+++ Text shown +++

Later, Silberlyn rebelled.
“No, I didn't rebel by becoming a conservative. My mom controlled weeds all day, and they ended up becoming my favorite plants. I work with herbs,” she said.
She also drives a Subaru with a trio of eco-friendly bumper stickers and works at the trendy Vagabond Blues coffeehouse.
“Someday, I will write a book titled ‘Ode to Needles, By The Gardeners' Daughter,'” she said.
Until then, the Palmer resident keeps herself occupied with her herbal business Red Moon Rising - she studied under Susun Weed of Woodstock, N.Y., who spearheads the Wise Woman Way movement, the tradition of herbal healing in which Silberlyn works. She hopes to become Weed's apprentice one day.
Silberlyn heads the Palmer Weston A Price Foundation, helping to connect people with locally produced whole foods.
In addition, she helped coordinate a share-a-cow program so interested residents could get “non-pasteurized, non-homogenized, and other wise unadulterated” milk from a local dairy farmer. The recipients take turns taking the drive out to the farm, and Silberlyn's house is the central zone for drop-offs and pick-ups.
In the afternoon, she puts on an apron and makes espresso, among other drinks, at Vagabond Blues - a Mecca in Palmer for free-thinking individuals, artistic expression, renowned musical performances and a variety of healthy food.
While thoroughly engaged in what some might coin a hippie lifestyle, her “permanent” home arrangements are no less or more concrete.
She has known she loved Palmer ever since her gaze fell upon the mountains and she dragged from Eugene, Ore., to the Last Frontier her immediate family - a now-former husband and two sons, sixth-grader Khepharan and third-grader Alaya.

+++

## Exercises to complete
1. Translate this sentence from the profile of Silberlyn into Spanish: "Silberlyn heads the Palmer Weston A Price Foundation, helping to connect people with locally produced whole foods."
2. Write what comes next in the profile of Silberlyn, picking up after its last sentence.

+++ Dataset records +++

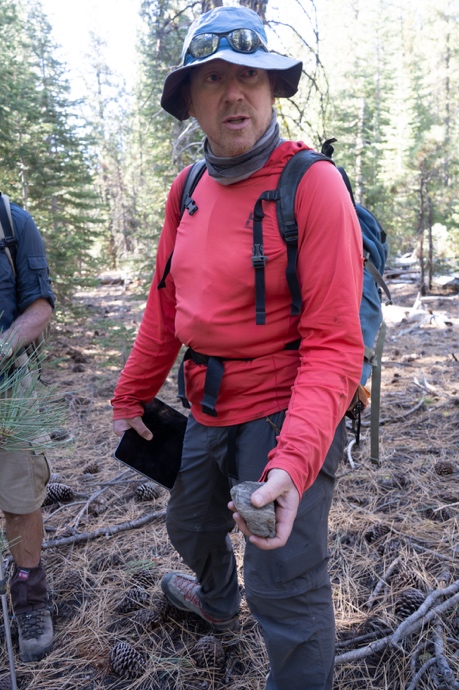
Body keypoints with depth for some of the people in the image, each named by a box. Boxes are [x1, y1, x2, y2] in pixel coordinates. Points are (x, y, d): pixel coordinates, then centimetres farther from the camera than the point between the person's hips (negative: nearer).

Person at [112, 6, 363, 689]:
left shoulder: (313, 184, -17)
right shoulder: (187, 189, 4)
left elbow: (334, 345, -22)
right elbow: (165, 307, 11)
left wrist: (292, 462, -33)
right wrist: (130, 396, 14)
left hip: (286, 411, -7)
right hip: (208, 410, 8)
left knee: (287, 592, -2)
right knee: (189, 525, 29)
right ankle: (216, 599, 64)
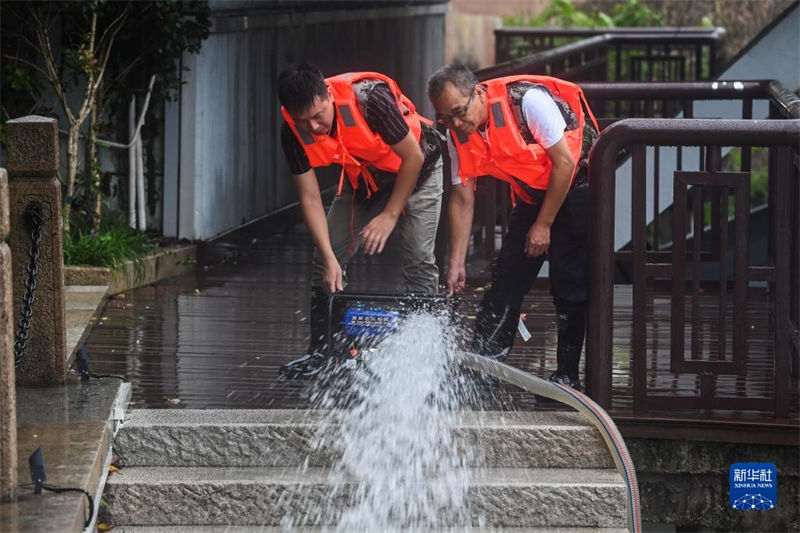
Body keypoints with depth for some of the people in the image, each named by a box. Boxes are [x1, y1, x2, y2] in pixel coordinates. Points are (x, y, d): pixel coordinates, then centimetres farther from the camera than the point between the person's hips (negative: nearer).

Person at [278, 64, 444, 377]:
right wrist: (330, 258, -25)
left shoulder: (370, 98, -38)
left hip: (416, 171, -5)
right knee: (325, 258, -3)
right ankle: (320, 351, 7)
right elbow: (310, 198, -17)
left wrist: (389, 215, -21)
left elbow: (413, 156, -25)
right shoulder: (294, 132, -24)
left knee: (418, 257, -17)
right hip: (362, 179, 5)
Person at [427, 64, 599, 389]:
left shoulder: (529, 100, -30)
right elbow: (462, 198, -2)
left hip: (575, 185, -6)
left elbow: (564, 162, -23)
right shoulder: (458, 135, -10)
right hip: (531, 193, 6)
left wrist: (543, 225, -17)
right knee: (506, 278, -1)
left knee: (569, 283, -12)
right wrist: (456, 263, -6)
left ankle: (567, 376, -5)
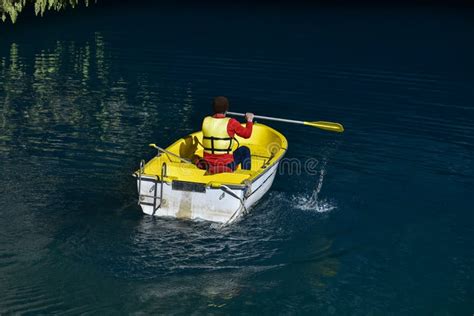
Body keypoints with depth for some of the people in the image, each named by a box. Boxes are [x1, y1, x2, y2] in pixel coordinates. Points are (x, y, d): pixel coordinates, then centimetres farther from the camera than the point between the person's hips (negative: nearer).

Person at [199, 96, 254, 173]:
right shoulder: (231, 123, -16)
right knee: (245, 150, 22)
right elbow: (247, 134, -3)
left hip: (207, 164, 5)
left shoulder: (205, 121, -4)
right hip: (226, 166, -5)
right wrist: (249, 120, 14)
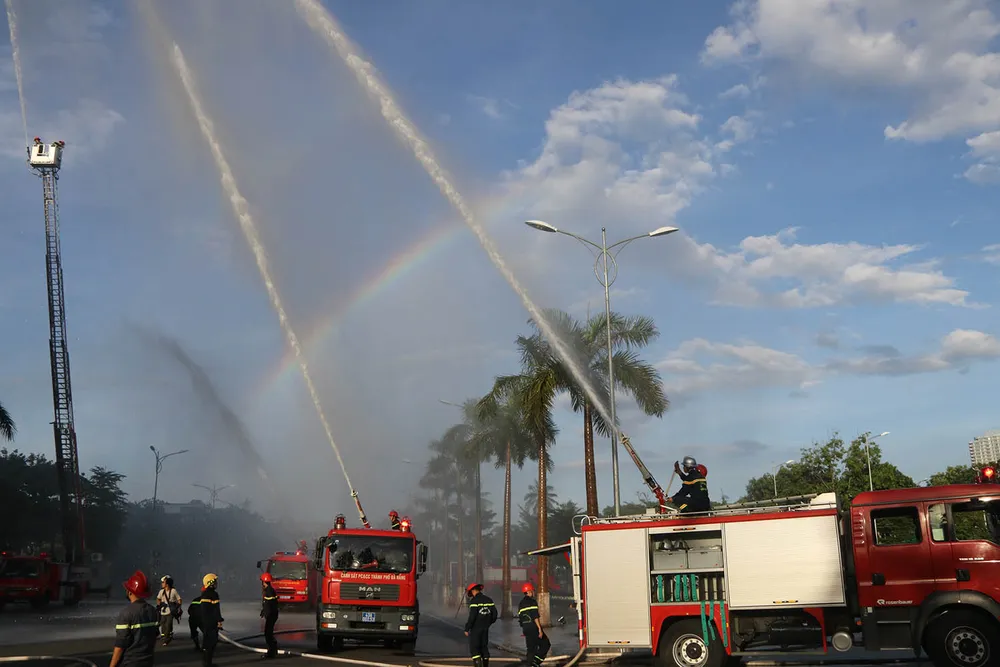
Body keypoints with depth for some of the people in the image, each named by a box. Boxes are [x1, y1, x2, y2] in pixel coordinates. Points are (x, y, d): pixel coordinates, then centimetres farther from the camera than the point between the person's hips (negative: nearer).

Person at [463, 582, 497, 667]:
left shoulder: (474, 601, -14)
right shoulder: (489, 600, 7)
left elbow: (472, 616, -19)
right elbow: (494, 615, 8)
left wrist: (467, 629, -12)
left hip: (475, 628, -6)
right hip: (485, 628, 6)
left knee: (474, 648, -3)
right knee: (484, 647, 15)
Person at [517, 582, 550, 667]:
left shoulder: (521, 604, 14)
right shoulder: (532, 602, -10)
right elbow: (535, 617, -18)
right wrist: (540, 629, -19)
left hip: (525, 628, 8)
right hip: (534, 627, -8)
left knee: (531, 648, 11)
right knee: (545, 644, 1)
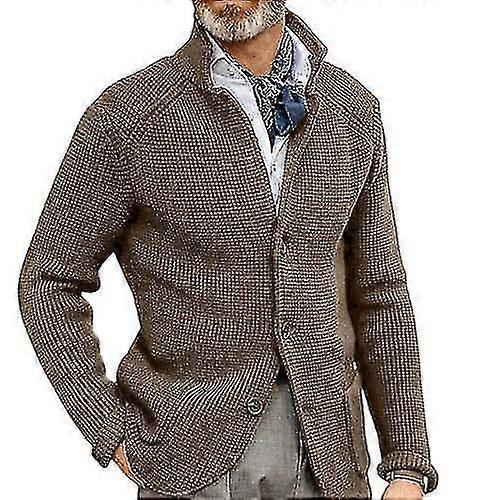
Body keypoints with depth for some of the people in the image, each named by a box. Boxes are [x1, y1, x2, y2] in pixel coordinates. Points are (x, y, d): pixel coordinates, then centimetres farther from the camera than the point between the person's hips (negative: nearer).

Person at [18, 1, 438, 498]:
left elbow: (378, 292, 6)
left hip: (327, 454, 3)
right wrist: (111, 434, -8)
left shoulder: (354, 110, 2)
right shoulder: (127, 115, -9)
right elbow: (48, 281, -2)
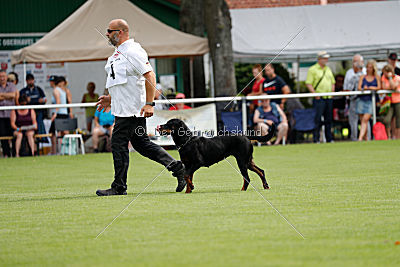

+++

## Responses in order
1. Silberlyn dirige la Palmer Weston A Price Foundation y ayuda a conectar a las personas con alimentos integrales de producción local.

2.
“I fell in love with the mountains. I love the way they amplify everything. Here, everything is on a large scale,” Silberlyn said.
But her lease on a tri-plex behind the Matanuska Valley Credit Union ends in July and she figures she'll move to a new dwelling - hopefully, a more secluded setting, she said. The living arrangement affords her close proximity to schools, stores, banks, her job and just about everything else in Palmer.
She said she moved to the tri-plex for her sons so they could enjoy living in town. Although she'd rather be in the backcountry, she reaped some rewards, too.
“There was a lovely little raised-bed garden that had gone to hell. It was filled with all my favorite weeds. I was eating salads out of it every day. Then, a few weeks later, the landlords tore it out and made a parking lot,” Silberlyn said.
Through Red Moon Rising, she provides dried herbs and oil and does private consultations - which come in ebbs and flows, she says. She's also started teaching classes.
“A lot of people come to me with this idea that I'm going to clean up their act. I approach my work from a place of empowering people to embrace their own wholeness,” Silberlyn said.